Not only is it important for schools to model digital leadership and citizenship. it is aslo important to share the stories of other digital leaders (particularly youth) who are using social media to make a positive difference to others.  Many of you know the relationship that I had with the family of  a young girl, Lilee-Jean Putt, whom we lost recently to cancer at the age of two. Because of my online connection to LJ’s mother and father, I came across the Facebook page of a 17 year old girl, Angel Magnussen, who has made it her life purpose to help sick children in a variety of ways. Angel is not your typical 17 year old.  She is a 17 year old who is #proudtohaveDownsSyndrome (from her Twitter bio) and a passionate girl who has started her own non-profit business “Hugginz By Angel”.  This business raises money for BC Children’s Hospital in a variety of ways but most importantly, by selling (well, mostly raising money and donating) beautiful blankets Angel makes to wrap around as many sick children in need an “Angel Hug”.  From her Facebook page:

I have just started up my own Non Profit Fundraising Business “Hugginz By Angel”. I make and sell specially designed cute cuddly hospital pajamas for kids and teens and blankets young children and babies. I knit Love Hats for sick kids too. I want to make sure that every sick child is wrapped up in a warm hug. Sales of Hugginz benefit Variety the children’s charity. Please check out my Hugginz By Angel photo album to see the photos and get the ordering and sponsorship information. You can help me to reach my fundraising goals for these charities by sharing my website www.hugginzbyangel.com and spreading the word about my latest fundraising efforts.
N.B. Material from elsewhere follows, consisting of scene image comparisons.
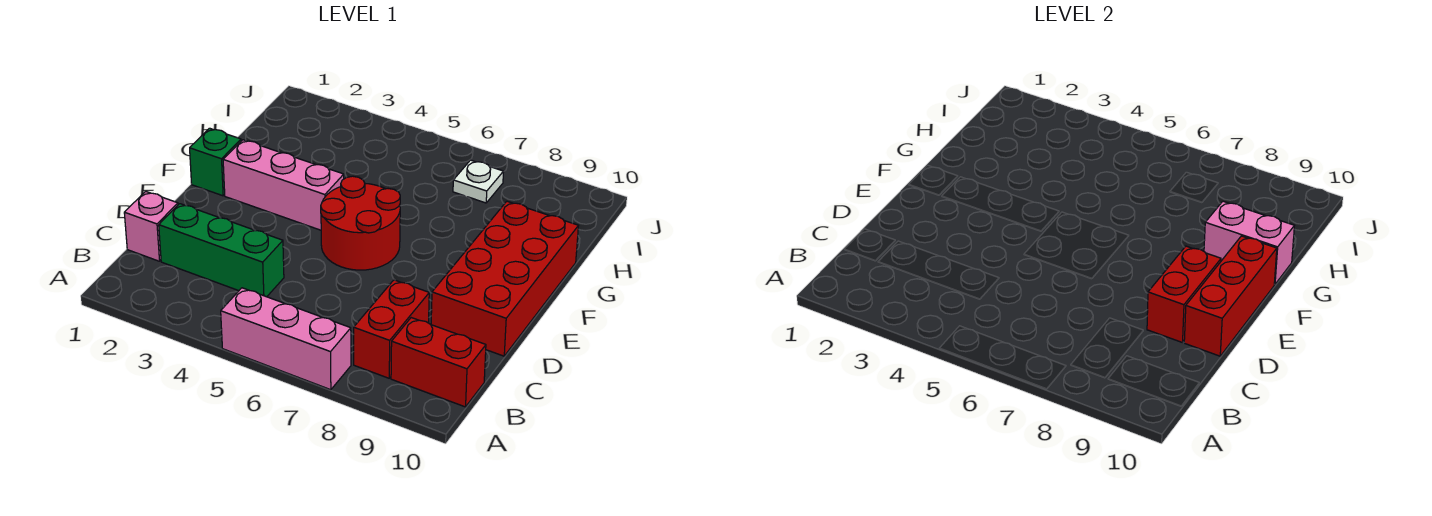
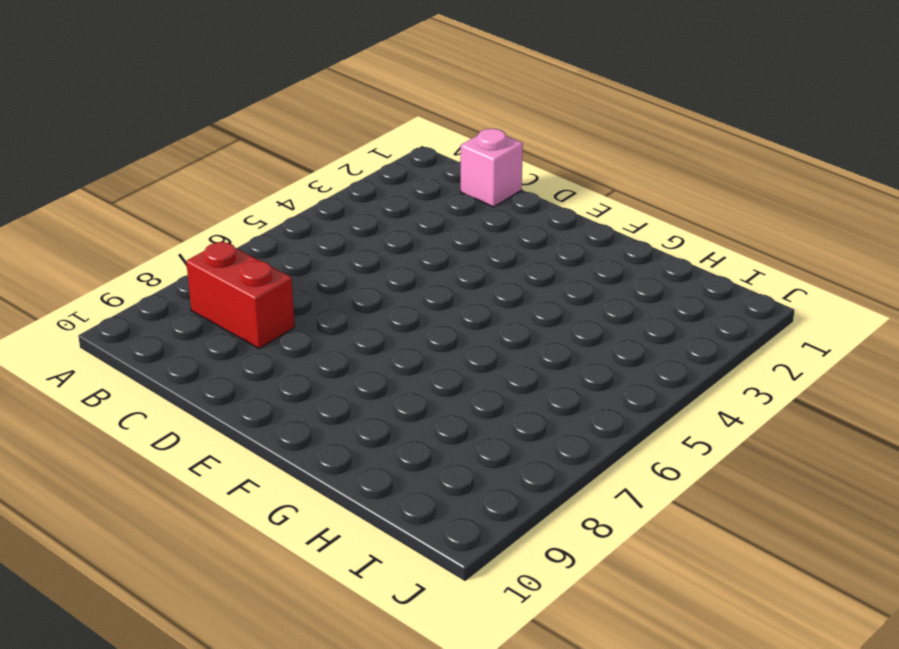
none -> pink 1x3 brick [221,288,351,390]
none -> red 1x2 brick [391,318,486,407]
none -> green 1x3 brick [159,204,284,297]

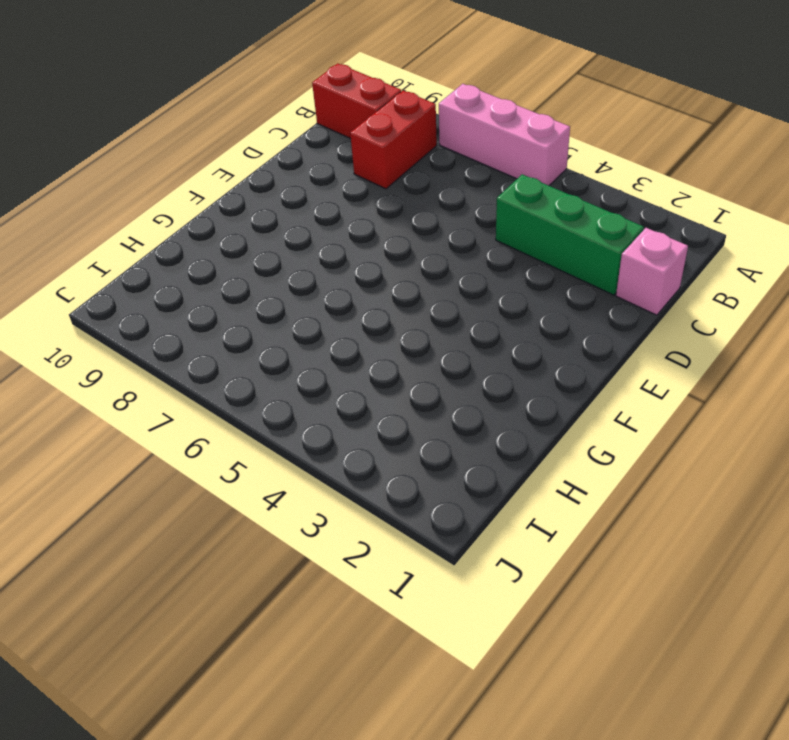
none -> red 2x4 brick [431,201,578,356]
none -> red 2x2 round brick [321,176,400,270]
none -> green 1x1 brick [190,128,241,196]

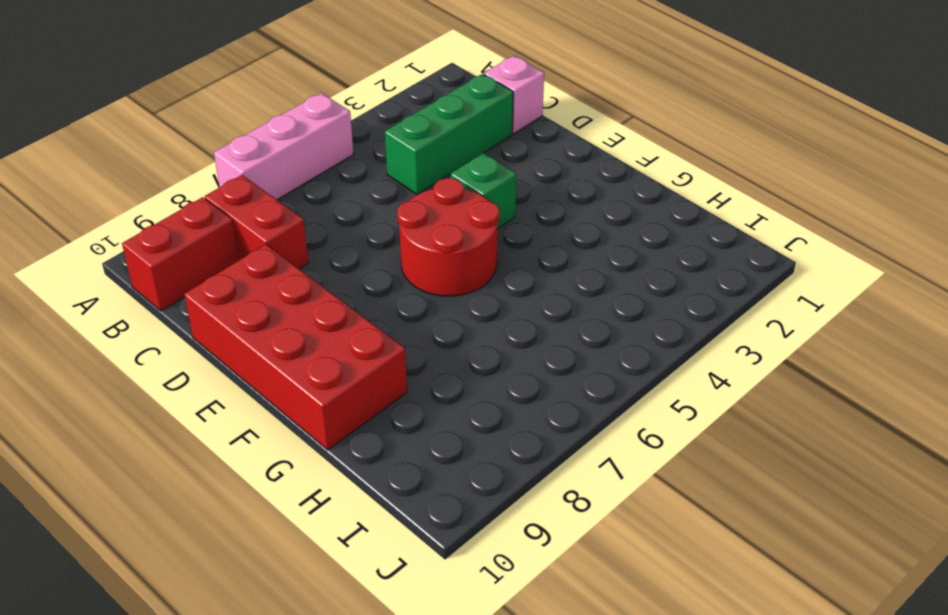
green 1x1 brick [451,153,516,228] -> green 1x1 brick moved to [190,128,241,196]
none -> pink 1x3 brick [223,140,344,230]
none -> white 1x1 plate [453,160,504,203]
none -> red 1x2 brick [1147,246,1221,343]

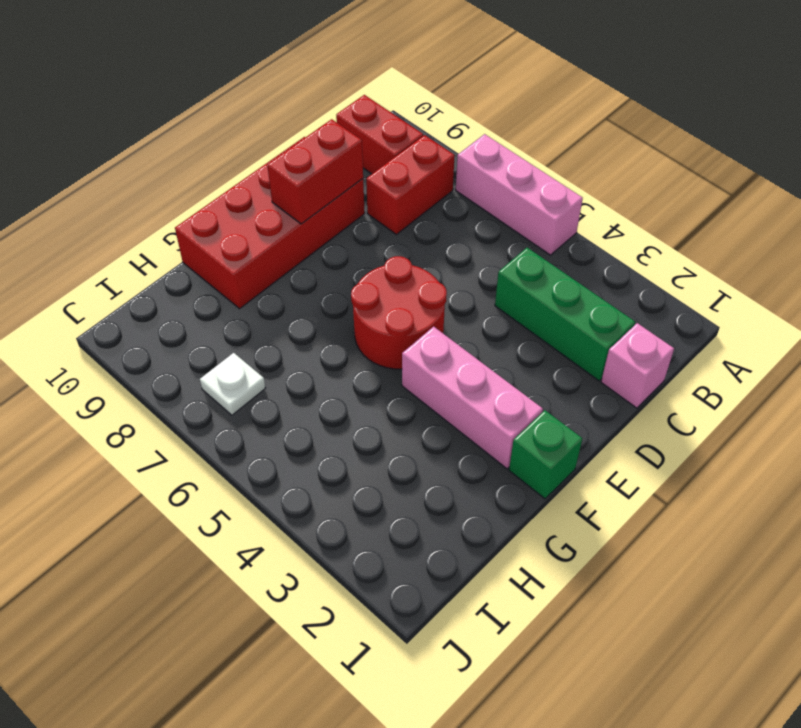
none -> red 1x3 brick [1184,236,1277,356]
none -> pink 1x2 brick [1204,201,1294,284]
Not only is this impressive, but it is also inspiring to see how she is using her blog, Facebook, Twitter and YouTube to share the stories of so many others that are fighting battles and need our support.  Because of all the work she is doing, the mainstream media has started to take notice and, in addition to the numerous honours she has received, she has been recently featured at WeDay as well as on CTV.  Although I have never met Angel (but hope to one day), please take a moment to like her on Facebook or follow her on Twitter – you will read stories of empathy and unbelievable care that is having an impact on so many families needing support.

Negative issues like cyberbullying are important to discuss with our students and children; however, because of these issues it makes it that much more important for adults to model and be digital leaders for our youth.  Angel did not learn to use social media in a positive way one evening; she has the support of her mother to help tap into the power of social media and enhance her message and purpose.  As schools, we no longer can stick our heads in the sand and hope this goes away.  We need to be digital leaders and find ways to become part of the conversation, share powerful stories like Angel, and model the positive use of social media to our students.